= Caroline Mason (charity executive) =

British financial entrepreneur

Dame Caroline Louise Mason has been the chief executive officer of the Esmée Fairbairn Foundation since 2013, a UK charity that supports improvement of life through strategic grants and investment.

==Career==
Mason (married surname Cooper) studied Spanish and Portuguese at University of Bristol from 1982 to 1986 and after graduating she worked for the Reuters news agency until 1998. After leaving Reuters she worked until 2004 as a consultant, including with Pragmetrics and Tullett-Prebon.

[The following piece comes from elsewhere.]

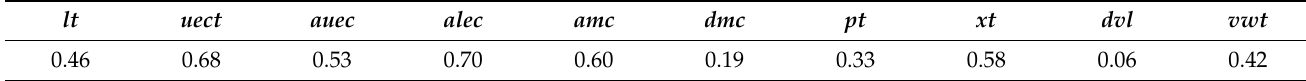
Table 1. Plasticity indices of leaf structural characteristics.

In 2005 she was the co-founder, with Geoff Burnand, of an early UK community interest company called Investing for Good, a social investment finance intermediary. The objective was to bring together investors, social organisations and expertise so that investment loans could have social as well as financial benefits. In 2011 she was appointed as the chief operating officer of the Charity Bank and Big Society Capital Ltd. The latter was set up by the UK government for social investment using money that was dormant in UK bank accounts to provide loans via intermediaries for charities.

In 2013 she became the chief executive officer of the Esmée Fairbairn Foundation, which makes grants and loans to organisations aiming to improve the quality of life in the UK, especially when this does not fit within the remit of other funders. In 2020, the charity changed to only provide support for projects on the natural world, removing structural inequality and improving communities rather than simply responding to requests.

Mason is also a member of the boards that govern the UK government's Environment Agency and the Impact Investing Institute.

==Honours and awards==
Mason was appointed Commander of the Order of the British Empire (CBE) in 2013 for services to social investment and Dame Commander of the Order of the British Empire (DBE) in the 2021 New Year Honours for services to the charity sector, particularly during the Covid-19 response.

In November 2020 she was included in the BBC Radio 4 Woman's Hour Power list 2020.